8 Wonders of Kansas art

An 8 Wonder of Kansas Art

M.T. Liggett's Metal Sculptures, Mullinville

Address: U.S. 400, just west of Mullinville
Phone:
Website: www.roadsideamerica.com/story/11212

M.T. Liggett's metal sculptures are an 8 Wonders of Kansas Art finalist because of his fantastical roadside signs and whirligigs that are the background for his car-stopping political opinions.

Residents of tiny Mullinville, in Kiowa County, are used to the sound of screeching brakes on Route 400, just west of town. No, the city hasn't put in a speed trap. There are no barriers to the smooth flow of traffic.

Except for one thing.

Make that hundreds of things - hundreds of windmills and whirligigs; fantastical birds, demons, dragons and bugs; gnarly characters with long, warty noses, buck teeth and springs popping out of their heads; chickens wearing boots, a gigantic green alligator, a snowman with a rooster on his head, pot-bellied men, befanged women...all made of welded and brightly painted scrap iron.

And if all this weren't enough, many of these bizarre metallic cartoons bear captions that are the last word in political incorrectness.

The creator of this display of political commentary and folk art, M.T. Liggett has been called many things - a prairie populist, an equal-opportunity annoyer, a grouch.
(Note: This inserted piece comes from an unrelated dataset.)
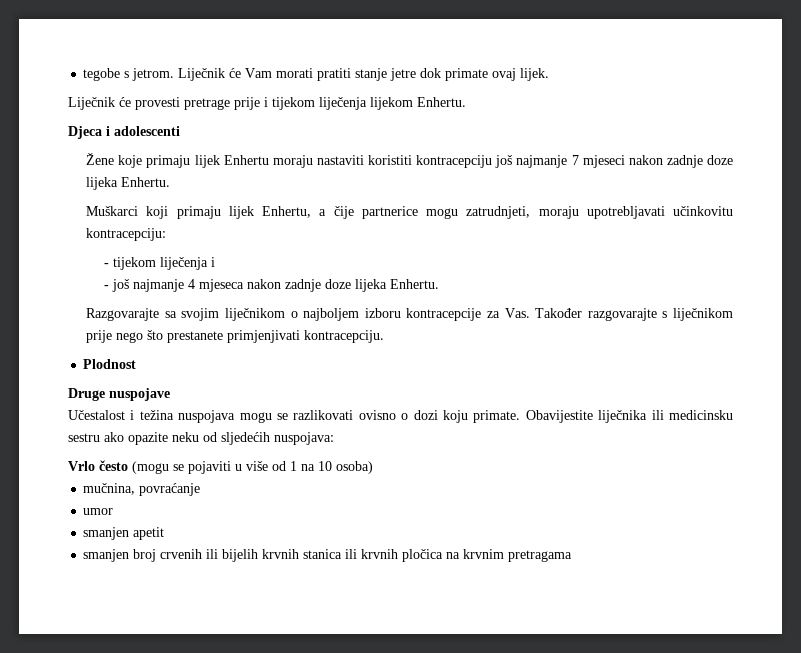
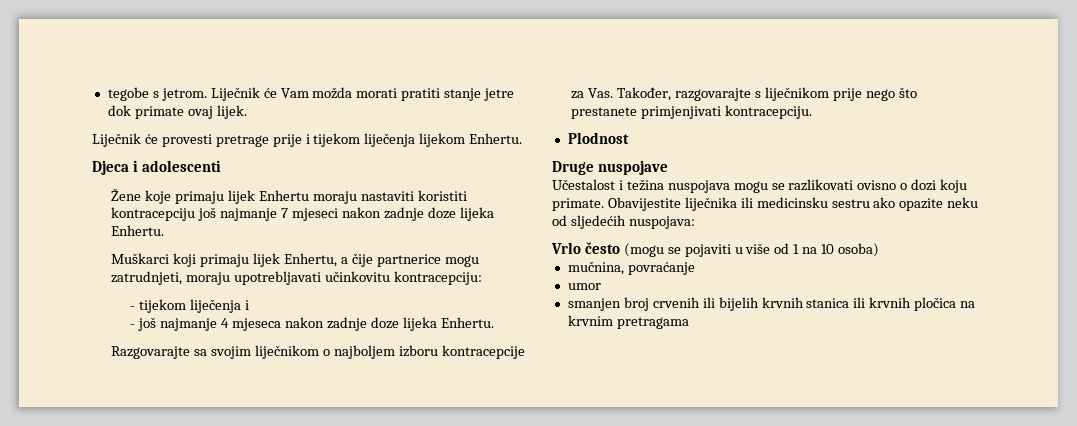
(273, 73) none -> [312,87,353,99] možda
[535,308,583,318] Također -> [617,87,672,101] Također,
[83,527,165,540] // smanjen apetit -> (601, 286) none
He's ornery, cantankerous and contrary, but so funnier than - well, than his icon Ted Turner as a big green nerdy lizard. Wearing a neck tie.

Liggett, 73 (in 2004), traveled the world during his military career, but never really strayed far from Mullinville. "I've had the same mailing address for 73 years. I was born in a claim shack on that hill," he says, gesturing towards the pasture where his crazy mishmash of satirical artwork spins and bobs in the prairie wind.

Liggett is a big fellow with iron-gray hair, large workingman's hands, and a loud, gruff voice. He typically wears bib overalls and looks as if he's ready to climb into the cab of a combine. He works in an old barn on Elm Street.

Castoffs and pieces of unfinished projects are everywhere - an iron cut-out of a strange bird with big feet, a disembodied arm cut from metal, a cylinder bar from a combine, a center-rim truck tire, more junked road signs, a shank from a fertilizer applicator, tilling discs, rotary hoe wheels - fits and starts of Liggett's metallic lampoons and cartoons, which he calls "totems."

Liggett's main "gallery" is a pasture he owns on the 400 Highway, just around the corner from his workshop.

Liggett's love of color and controversy extends to his kaleidoscopic house, called the "wacky shack," which is painted in dizzying rainbow of bright colors - red, green, blue, yellow, aqua, pink, 26 in all. He painted his house in Crayola colors after a city official told him he couldn't.

"I'm just a little bit ornery," he said, smiling."

Source: Excerpts from Mary Hooper's article about M.T. Liggett story in The Legend, Summer 2004.

The Grassroots Art Center in Lucas owns and displays more than three dozen Liggett sculptures.